Виталина была добра ко мне. Впервые я чувствовал, что такое доброта постороннего человека. Зоя Павловна – моя первая наставница вне семьи, старушенция, в чьи болезненно пухлые руки мать так доверчиво меня передала, била меня головой о доску на глазах у всего класса. Другие учителя, в новой школе, рядом с новым временным домом, да и одноклассники, все-таки были враждебны. Мир, мой теплый мир, по-прежнему был мал и тесен, как воробьиное гнездо под жестяным скатом нашего окна. Но доброту Виталины я вбирал всем существом, как росток впитывает воду. И мир преобразился. Он стал широким, необъятно просторным, светлым. Все в нем: деревья, улицы, люди, вещи – будто золотилось теплым и тихим сиянием, как на картинах старых мастеров.

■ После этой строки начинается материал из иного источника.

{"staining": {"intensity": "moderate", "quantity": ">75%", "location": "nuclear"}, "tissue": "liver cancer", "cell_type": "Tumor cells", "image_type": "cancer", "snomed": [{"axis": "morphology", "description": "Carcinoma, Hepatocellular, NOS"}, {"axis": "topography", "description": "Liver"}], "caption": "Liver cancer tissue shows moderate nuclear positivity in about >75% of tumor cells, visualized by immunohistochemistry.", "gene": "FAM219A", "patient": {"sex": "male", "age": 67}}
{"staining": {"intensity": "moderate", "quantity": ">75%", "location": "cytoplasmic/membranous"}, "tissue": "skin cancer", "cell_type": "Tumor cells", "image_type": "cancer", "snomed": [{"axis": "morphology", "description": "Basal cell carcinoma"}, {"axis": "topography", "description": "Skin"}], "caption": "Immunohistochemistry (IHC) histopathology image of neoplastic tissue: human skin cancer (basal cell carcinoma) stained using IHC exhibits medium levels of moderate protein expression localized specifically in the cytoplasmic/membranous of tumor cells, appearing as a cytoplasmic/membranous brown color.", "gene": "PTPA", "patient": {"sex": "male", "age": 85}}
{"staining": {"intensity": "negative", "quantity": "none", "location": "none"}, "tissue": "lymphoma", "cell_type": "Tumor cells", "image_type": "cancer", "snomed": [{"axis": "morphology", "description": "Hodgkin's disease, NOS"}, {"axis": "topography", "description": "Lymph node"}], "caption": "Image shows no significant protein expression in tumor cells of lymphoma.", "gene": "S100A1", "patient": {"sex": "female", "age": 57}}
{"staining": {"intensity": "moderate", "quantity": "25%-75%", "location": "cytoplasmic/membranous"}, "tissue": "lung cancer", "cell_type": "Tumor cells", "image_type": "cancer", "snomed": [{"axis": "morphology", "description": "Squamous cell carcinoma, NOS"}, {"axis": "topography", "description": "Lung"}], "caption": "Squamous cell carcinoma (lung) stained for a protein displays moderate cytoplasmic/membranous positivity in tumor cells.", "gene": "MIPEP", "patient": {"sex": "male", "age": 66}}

Виталина спасла меня. Я узнал, что такое доброта – не материнская, не отцовская, а – доброта к чужому. К не своему. Доброта к миру. И, полюбив, я стал узнавать ее всюду. И мне понравилось самому быть добрым. Так рождались основы моей жизни. Возможности счастья. Напрасно все так уверены, что дело только в семье. Я твердо знаю: нужен еще человек, хоть один человек – не родной, не слишком близкий, чужой, чуждой плоти. Да, пожалуй, так. Чем дальше, тем лучше даже. Добрый человек.